Our colleague who attended a preview tasting remarked that the ramen’s clear soup was clean yet flavourful with warm hints of shoyu, and the skinny noodles gratifyingly springy. As for the fresh raw snapper sashimi draped on the noodles — she preferred to let hers semi-cook in the steaming broth till its mouthfeel was meltingly tender. It’s a light yet tasty bowl that won’t leave you with heartburn often induced by slurping up greasy tonkotsu ramen.

A second, richer paitan-style broth, also made using fish and its collagen, is expected to be introduced in two weeks, offering diners with a richer palate a creamier alternative while staying true to the eatery’s concept.

The team is considering add-ons and small variations based on customer feedback, such as different fish topping options or bigger portions.

Premium ingredients, everyday price

Despite the use of sashimi-grade fish and a meticulously developed broth, the team has kept the price at $15, a key part of the concept.

“We started with cost in mind,” says Hoe Lon. “We didn’t want to create something that people would feel is expensive. Eating out should be enjoyable, you should feel happy when you pay.”

To make that work, the team streamlined the offering and sourced ingredients carefully, balancing quality with cost. They also avoided the use of shortcuts such as using MSG.

“It’s easy to make it cheaper,” Hoe Lon adds. “But we still want to stick to our idea of what a good bowl of ramen should be.”

Sold out within hours

The approach appears to be resonating. On its opening week, the pop-up sold out before 1pm on most days.

“We’re encouraged,” says Leon. “It tells us the product is strong.
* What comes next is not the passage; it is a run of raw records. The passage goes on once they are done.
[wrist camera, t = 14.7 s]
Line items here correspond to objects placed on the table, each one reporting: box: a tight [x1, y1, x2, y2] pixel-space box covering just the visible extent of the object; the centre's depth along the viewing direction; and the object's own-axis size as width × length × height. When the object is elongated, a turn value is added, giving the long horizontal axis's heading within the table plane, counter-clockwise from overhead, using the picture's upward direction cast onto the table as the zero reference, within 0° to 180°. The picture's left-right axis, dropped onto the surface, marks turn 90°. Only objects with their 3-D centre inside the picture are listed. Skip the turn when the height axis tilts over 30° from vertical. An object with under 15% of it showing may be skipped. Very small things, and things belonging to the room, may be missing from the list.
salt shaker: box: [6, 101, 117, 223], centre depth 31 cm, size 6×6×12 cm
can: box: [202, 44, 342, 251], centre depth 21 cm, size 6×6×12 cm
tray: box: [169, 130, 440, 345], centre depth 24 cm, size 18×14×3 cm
But whether it’s something everyone likes, that’s what we’re trying to find out over these three months.”

Fish ramen, he acknowledges, may not appeal to everyone.

“People associate ramen with meat, and Singaporeans generally like stronger flavours,” he says. “So we challenged ourselves to get that same robustness, but with a cleaner approach.”
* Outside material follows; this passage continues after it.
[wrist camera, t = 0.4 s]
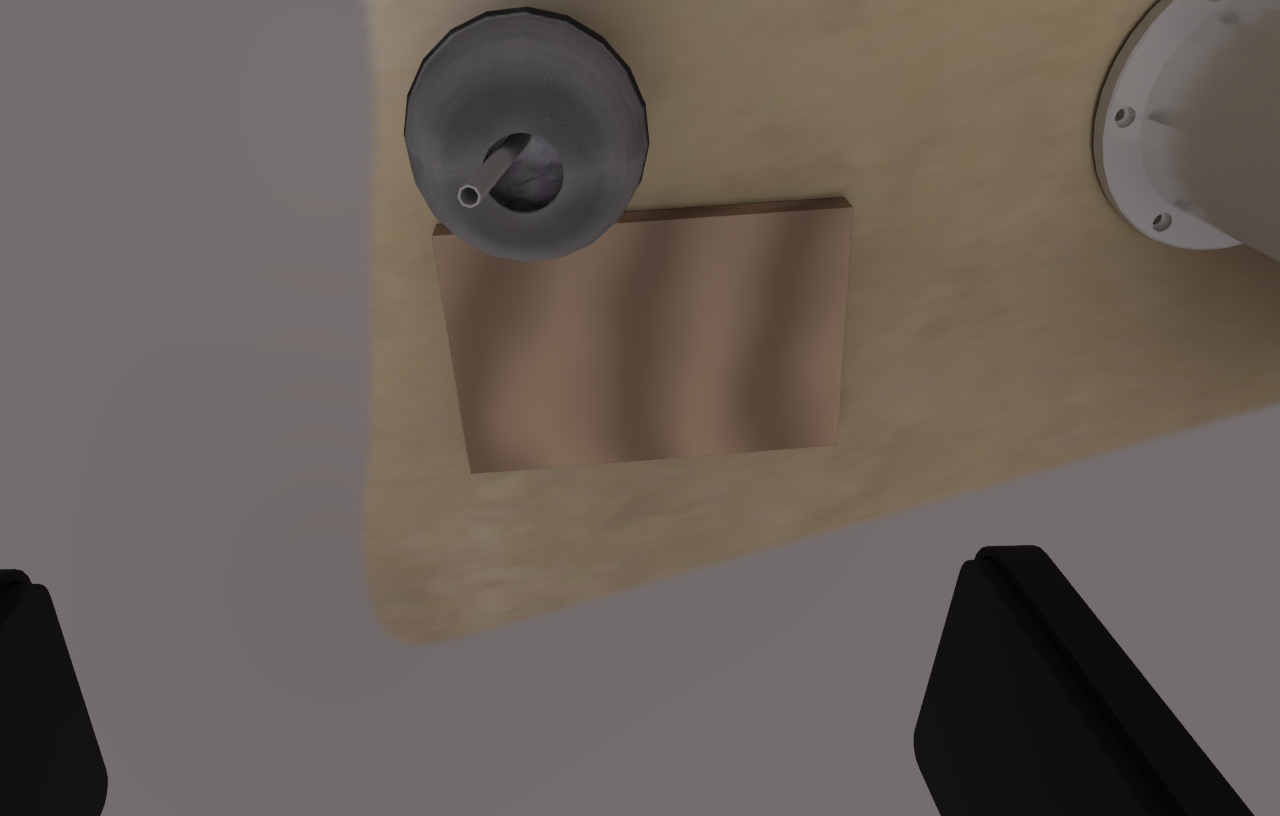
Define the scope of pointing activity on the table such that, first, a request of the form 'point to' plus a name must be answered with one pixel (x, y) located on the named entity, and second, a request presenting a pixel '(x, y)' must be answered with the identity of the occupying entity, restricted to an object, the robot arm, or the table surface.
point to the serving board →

So far, feedback has been largely positive, with many diners finishing their bowls completely, something the team takes as a sign that the flavours are working.

Only 50 bowls served a day

For now, just 50 bowls are prepared daily, a limit the team says is necessary to maintain quality and keep operations manageable.
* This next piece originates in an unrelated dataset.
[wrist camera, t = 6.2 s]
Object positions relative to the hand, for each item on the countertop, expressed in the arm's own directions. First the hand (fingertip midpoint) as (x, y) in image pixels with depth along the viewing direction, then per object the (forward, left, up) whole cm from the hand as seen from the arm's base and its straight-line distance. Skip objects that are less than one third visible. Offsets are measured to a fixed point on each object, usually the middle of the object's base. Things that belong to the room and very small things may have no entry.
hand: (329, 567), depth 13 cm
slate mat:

The pop-up runs with a three-man team, with one of Imamura’s former chefs, Adriel, helming the kitchen. You might catch genial Japanese chef Hirofumi Imamura himself there occasionally.

If demand remains strong, they plan to scale up gradually, potentially doubling output to 100 bowls a day.

Queues before opening

The pop-up operates from 11.30am to 6pm, or until sold out, which, so far, has been well before closing time.

Queues have been forming even before doors open, with waits of about 20 minutes. It is strictly walk-in only. 

The team is also considering extending opening hours to include dinner service.

Test run for more permanent concept 

And if the pop-up proves “popular enough”, they hope to extend the concept or develop it into a permanent set-up, though nothing has been confirmed.

“We just want to have fun exploring whether fish ramen can be done this way,” says Hoe Lon.

Affordability, they add, will remain central.

“It wouldn’t be more expensive [even if we were to set up a permanent eatery].”